INPUT DATA:
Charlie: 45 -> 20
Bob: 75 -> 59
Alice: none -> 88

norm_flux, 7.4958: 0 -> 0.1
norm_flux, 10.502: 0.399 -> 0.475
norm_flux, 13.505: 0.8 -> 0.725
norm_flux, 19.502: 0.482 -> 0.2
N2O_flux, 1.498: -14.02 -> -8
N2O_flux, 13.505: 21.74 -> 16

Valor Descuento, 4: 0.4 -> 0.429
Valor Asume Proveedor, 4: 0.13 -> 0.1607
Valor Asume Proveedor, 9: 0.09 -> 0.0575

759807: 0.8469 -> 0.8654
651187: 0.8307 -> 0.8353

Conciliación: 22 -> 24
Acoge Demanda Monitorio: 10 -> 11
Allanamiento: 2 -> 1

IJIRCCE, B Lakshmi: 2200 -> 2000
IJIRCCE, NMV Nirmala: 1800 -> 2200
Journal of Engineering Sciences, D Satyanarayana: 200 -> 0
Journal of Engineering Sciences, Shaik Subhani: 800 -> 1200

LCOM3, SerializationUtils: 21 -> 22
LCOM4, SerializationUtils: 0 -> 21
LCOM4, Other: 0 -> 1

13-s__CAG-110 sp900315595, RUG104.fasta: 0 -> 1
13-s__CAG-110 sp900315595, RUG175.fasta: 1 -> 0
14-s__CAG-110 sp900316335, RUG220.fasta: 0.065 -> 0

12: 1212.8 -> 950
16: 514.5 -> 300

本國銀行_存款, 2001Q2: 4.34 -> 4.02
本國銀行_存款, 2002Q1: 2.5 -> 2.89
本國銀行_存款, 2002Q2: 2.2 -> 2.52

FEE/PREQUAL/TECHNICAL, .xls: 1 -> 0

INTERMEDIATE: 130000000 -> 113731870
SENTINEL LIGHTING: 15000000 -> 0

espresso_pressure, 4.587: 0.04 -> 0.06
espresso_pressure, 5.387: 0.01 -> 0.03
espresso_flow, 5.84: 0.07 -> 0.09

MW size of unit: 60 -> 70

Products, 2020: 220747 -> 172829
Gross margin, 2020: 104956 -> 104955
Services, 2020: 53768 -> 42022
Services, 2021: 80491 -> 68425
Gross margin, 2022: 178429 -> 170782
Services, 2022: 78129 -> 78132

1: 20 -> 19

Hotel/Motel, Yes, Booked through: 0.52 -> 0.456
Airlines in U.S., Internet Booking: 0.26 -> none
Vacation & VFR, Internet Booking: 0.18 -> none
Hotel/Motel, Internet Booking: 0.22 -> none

EXERCISE INSTRUCTIONS:
All that is needed is the material, repeated exactly.

RESPONSE AREA:
Charlie: 45 -> 20
Bob: 75 -> 59
Alice: none -> 88

norm_flux, 7.4958: 0 -> 0.1
norm_flux, 10.502: 0.399 -> 0.475
norm_flux, 13.505: 0.8 -> 0.725
norm_flux, 19.502: 0.482 -> 0.2
N2O_flux, 1.498: -14.02 -> -8
N2O_flux, 13.505: 21.74 -> 16

Valor Descuento, 4: 0.4 -> 0.429
Valor Asume Proveedor, 4: 0.13 -> 0.1607
Valor Asume Proveedor, 9: 0.09 -> 0.0575

759807: 0.8469 -> 0.8654
651187: 0.8307 -> 0.8353

Conciliación: 22 -> 24
Acoge Demanda Monitorio: 10 -> 11
Allanamiento: 2 -> 1

IJIRCCE, B Lakshmi: 2200 -> 2000
IJIRCCE, NMV Nirmala: 1800 -> 2200
Journal of Engineering Sciences, D Satyanarayana: 200 -> 0
Journal of Engineering Sciences, Shaik Subhani: 800 -> 1200

LCOM3, SerializationUtils: 21 -> 22
LCOM4, SerializationUtils: 0 -> 21
LCOM4, Other: 0 -> 1

13-s__CAG-110 sp900315595, RUG104.fasta: 0 -> 1
13-s__CAG-110 sp900315595, RUG175.fasta: 1 -> 0
14-s__CAG-110 sp900316335, RUG220.fasta: 0.065 -> 0

12: 1212.8 -> 950
16: 514.5 -> 300

本國銀行_存款, 2001Q2: 4.34 -> 4.02
本國銀行_存款, 2002Q1: 2.5 -> 2.89
本國銀行_存款, 2002Q2: 2.2 -> 2.52

FEE/PREQUAL/TECHNICAL, .xls: 1 -> 0

INTERMEDIATE: 130000000 -> 113731870
SENTINEL LIGHTING: 15000000 -> 0

espresso_pressure, 4.587: 0.04 -> 0.06
espresso_pressure, 5.387: 0.01 -> 0.03
espresso_flow, 5.84: 0.07 -> 0.09

MW size of unit: 60 -> 70

Products, 2020: 220747 -> 172829
Gross margin, 2020: 104956 -> 104955
Services, 2020: 53768 -> 42022
Services, 2021: 80491 -> 68425
Gross margin, 2022: 178429 -> 170782
Services, 2022: 78129 -> 78132

1: 20 -> 19

Hotel/Motel, Yes, Booked through: 0.52 -> 0.456
Airlines in U.S., Internet Booking: 0.26 -> none
Vacation & VFR, Internet Booking: 0.18 -> none
Hotel/Motel, Internet Booking: 0.22 -> none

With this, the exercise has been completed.